Hello Licht. Following here, Deep Learning Tutorial Chapter 4 I will talk about improving recognition accuracy by expanding data.

Improved recognition accuracy

Last time (Chapter 3), loss 0.526 at epoch16 was the best score. However, this is not good because it is rarely misrecognized even in print.

However, even if learning is continued as it is, only the loss of the train will decrease and the loss of the test will continue to increase. "Overfitting" will occur and the recognition accuracy will not improve.
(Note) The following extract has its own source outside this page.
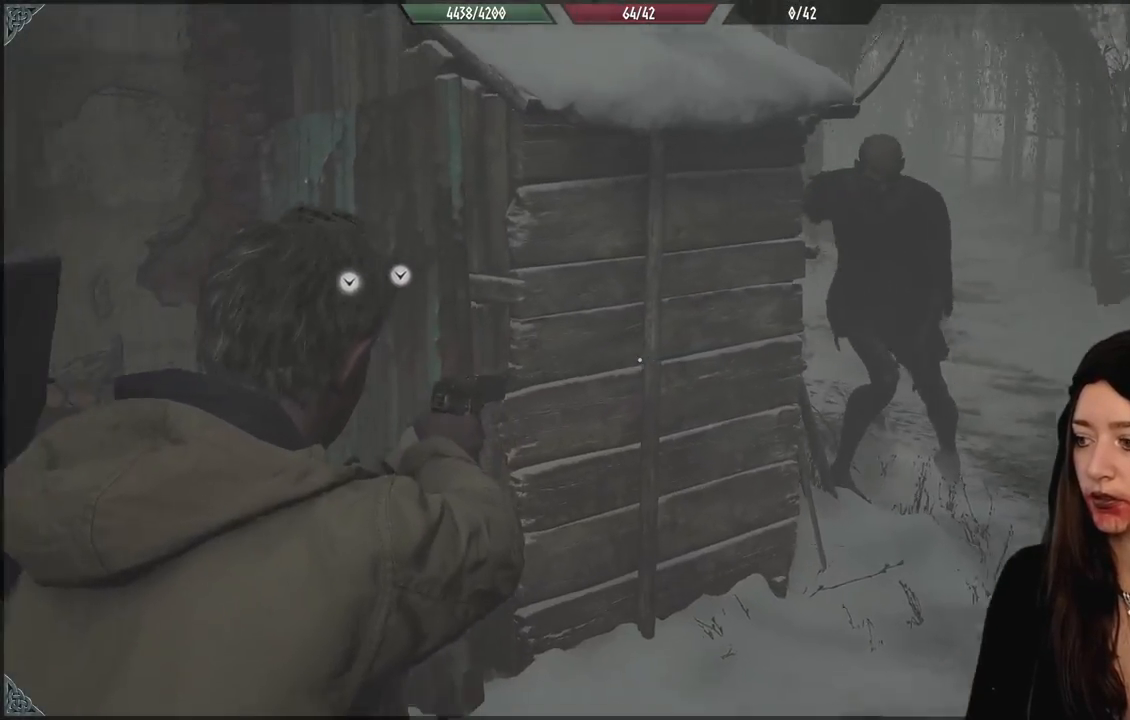
{"dt_ms": 500, "buttons": ["L2"], "left_stick": "center", "right_stick": "center", "events": [[167, "right_stick", "up-right"], [300, "L2", "down"], [300, "right_stick", "center"], [333, "left_stick", "center"]]}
In order to prevent overfitting and improve accuracy, let's increase the learning data.

It is ideal to increase the original learning data, but it takes time and money to collect the training data, so we will expand the data.

Data expansion

About types of data expansion

1. Rotate, move, scale, binarize

Elastic Distortion Data expansion by giving artificial distortion.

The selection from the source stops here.